» **TEXTO DE LECTURA**
▼▼▼

Annie Le Brun, nacida en 1942 en Francia, anarquista y ecologista, es una intelectual poco conocida en nuestro país, a pesar de su larga trayectoria como poeta, escritora y crítica literaria. Lo que no tiene precio (2018, Cabaret Voltaire) viene a cubrir ese vacío con un ensayo abrupto, combativo e implacable en el que, con el arte contemporáneo, o una parte significativa de él, en el punto de mira, habla de un presente en el que lo estético se exacerba en aras de conformar un capitalismo artista en el que todo conato de belleza, diversidad, singularidad, razón y pasión se pierde. La fealdad se impone, y, con ella, la sensibilidad y la libertad acaban ahogadas.

“¿Dónde se ha dicho que, para escapar a esta soledad, solo queda la falsa comunidad de una nueva servidumbre, base del éxito de las ‘redes sociales’? ¿Dónde se ha dicho que, para escapar a la exclusión, haya que pasar por semejante domesticación?”

A lo largo de Lo que no tiene precio, Le Brun lucha verbal y literariamente contra una realidad presente de domesticación, desvergonzada, cínica y desensibilizada en el que el cinismo de las finanzas y del neoliberalismo, se ha insertado en todas y cada uno de los huecos sociales posibles, como un elemento viscoso, hasta adormecer a los individuos. “¿Hasta cuándo aceptaremos ignorar que se trata del establecimiento de un tipo inédito de esclavización, cuando no de corrupción?”, se pregunta Le Brun en un contexto que considera bélico, en cuanto a la violencia que, desde ciertos estratos económicos, se lanza hacia los individuos.

▲▲▲

» **REGISTROS DE DATOS**
▼▼▼

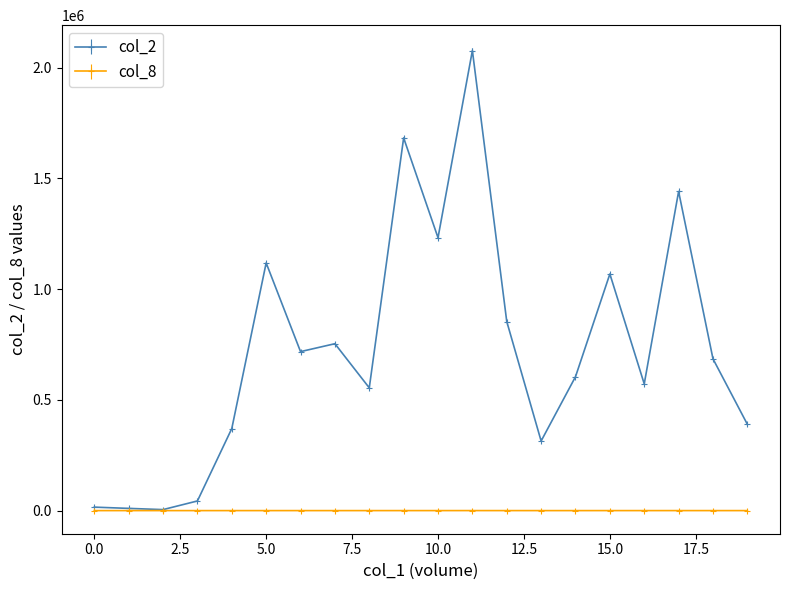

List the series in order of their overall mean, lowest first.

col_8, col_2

▲▲▲
▼▼▼

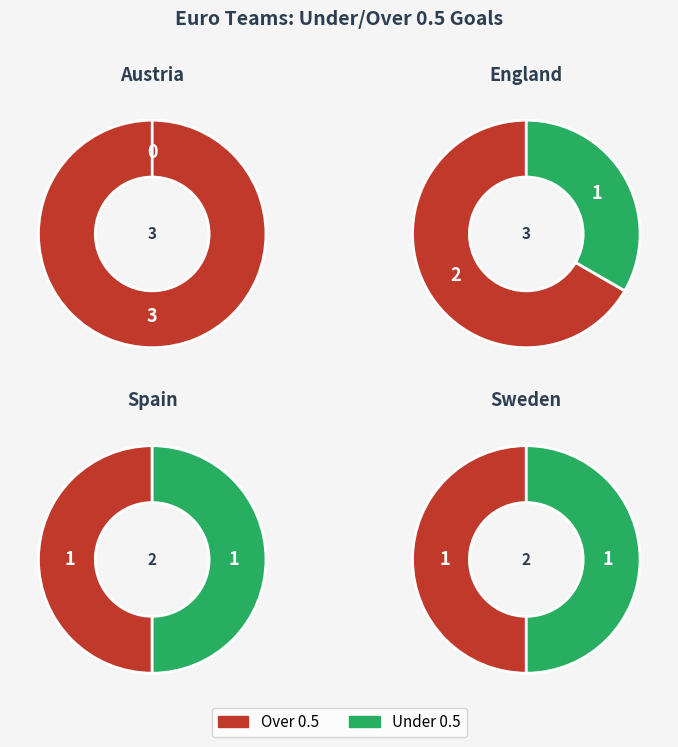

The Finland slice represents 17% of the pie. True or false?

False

▲▲▲

» **EJERCICIOS**
1. Resume en forma de lista el párrafo del texto de lectura que empieza con «Annie Le Brun, nacida en 1942». Conserva sus datos principales.
2. Repite sin cambios todo lo que va en el texto de lectura desde "A lo largo de" hasta "hacia los individuos.".
El material no se necesita para resolver nada de esto.

» **RESPUESTAS POR EJERCICIO**
1.
- Annie Le Brun nació en 1942 en Francia y es anarquista y ecologista.
- Pese a su larga trayectoria como poeta, escritora y crítica literaria, es poco conocida en nuestro país.
- *Lo que no tiene precio* (2018, Cabaret Voltaire) cubre ese vacío con un ensayo abrupto, combativo e implacable.
- El ensayo apunta al arte contemporáneo, o a una parte significativa de él.
- Habla de un presente en que lo estético se exacerba para conformar un capitalismo artista. En él se pierde todo conato de belleza, diversidad, singularidad, razón y pasión.
- Se impone la fealdad, y con ella la sensibilidad y la libertad acaban ahogadas.

2.
A lo largo de Lo que no tiene precio, Le Brun lucha verbal y literariamente contra una realidad presente de domesticación, desvergonzada, cínica y desensibilizada en el que el cinismo de las finanzas y del neoliberalismo, se ha insertado en todas y cada uno de los huecos sociales posibles, como un elemento viscoso, hasta adormecer a los individuos. “¿Hasta cuándo aceptaremos ignorar que se trata del establecimiento de un tipo inédito de esclavización, cuando no de corrupción?”, se pregunta Le Brun en un contexto que considera bélico, en cuanto a la violencia que, desde ciertos estratos económicos, se lanza hacia los individuos.